20 states and the District of Columbia are sure bets to expand Medicaid. With the remaining states withholding commitments at this point, odds are that on January 1, 2014 the nation will divide into two fundamentally different healthcare systems.
(1) States that expand Medicaid will absorb large numbers of younger and minority patients into their healthcare systems. These states will also have greater stability in hospital capacity as uncompensated costs will pose a less heavy burden on hospitals. These states could also encounter the risk of “Medicaid shoppers” as Americans begin to consciously base their decisions on where to live according to eligibility for healthcare benefits.
(2) States that do not expand Medicaid will have a wealthier insured patient population that may pose inherently less risk but also suffer from the burden of high uncompensated costs from uninsured patients. These states will see additional financial pressure on their hospitals from reduced DSH payments and even higher premiums for insurance than states that do expand Medicaid.
This regionalization of healthcare will mean that the United States will look a lot more like Europe within its own borders as different eligibility criteria push residents into different healthcare models. In states that do not expand Medicaid, the role of Federally-Qualified Health Centers will be critical and movement of patients in and out of different healthcare insurance models will accelerate as employment status changes.
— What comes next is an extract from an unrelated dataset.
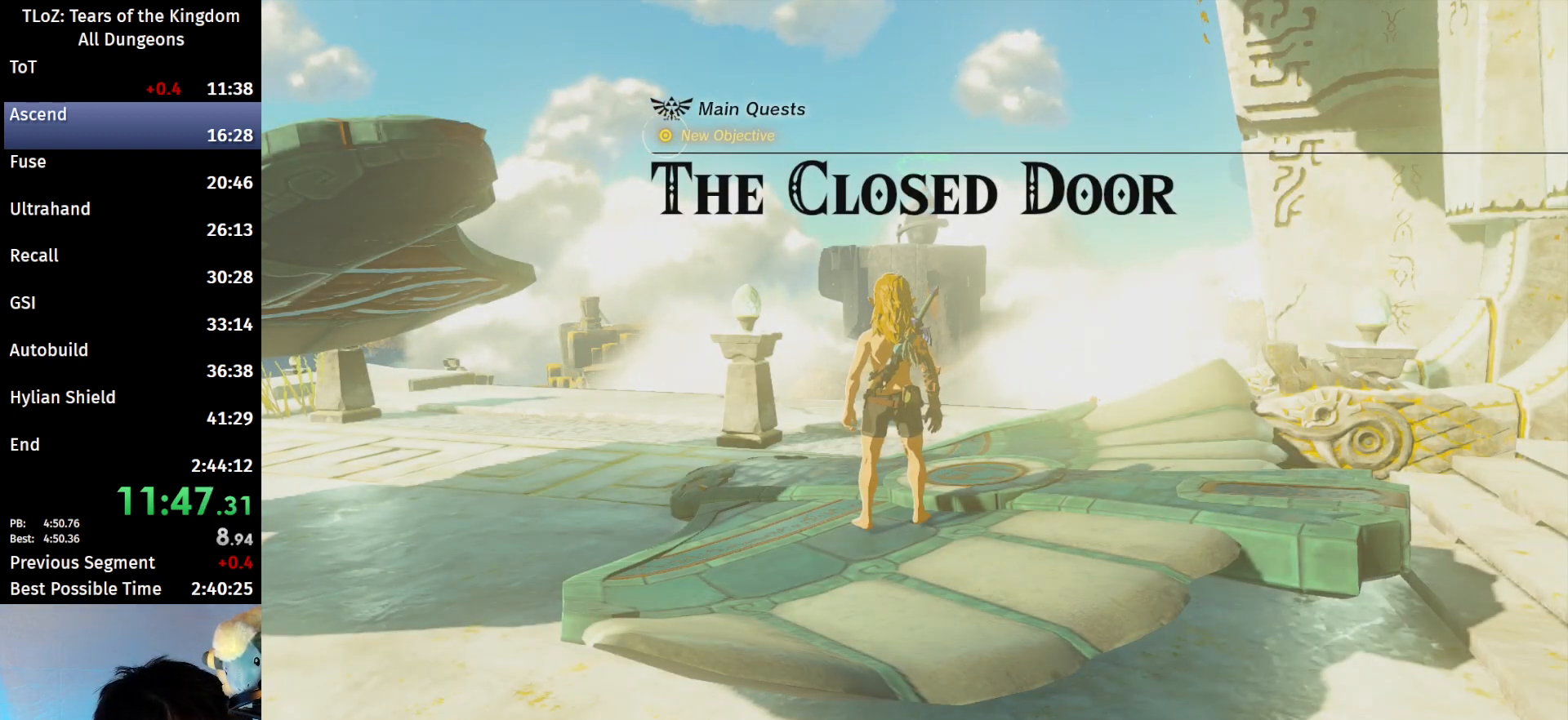
{"buttons": ["B"], "left_stick": "center", "right_stick": "down-right", "events": [[33, "B", "up"], [133, "B", "down"], [200, "B", "up"], [467, "B", "down"]]}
In states that do expand Medicaid, a critical choice between providing the Medicaid benefit through the current Medicaid system or using these dollars to provide coverage through State Exchanges looms. At stake with this decision is the continuity of care that is important to insuring that different reimbursement and coverage policies don’t disadvantage patients whose eligibility changes because of income.
Lost in all of this is fundamental absence of payment reform and accountability. At the heart of the cost explosion in healthcare has been a Fee-for-Service model without consequences. The good news is that several states have begun to wrap their thinking around applying ACO-type structures to the State Exchange and Medicaid models that are emerging. This shift could create the type of payment reform necessary to bend the cost curve. And it will also force suppliers of drugs, medical devices, and medical equipment to rethink how they are adding value to justify what they receive in compensation for their products and services.
We will have two very different healthcare systems in the United States beginning on January 1, 2014. We will be a nation divided by Medicaid and with it will come two very different healthcare systems that may or may not have a centralized hub that patients can look to for healthcare. The question on the table right now is if Health Exchanges and Federally Qualified Health Centers can offer a better solution for patients who are the outliers in our current system of private insurance, Medicaid, and Medicare. These entities are well positioned to bridge critical gaps in care and connect the working poor and uninsured to coverage. However, states need to make choices that appropriately empower these entities-based on their Medicaid decisions.
Hopefully, the states can at least get this part right.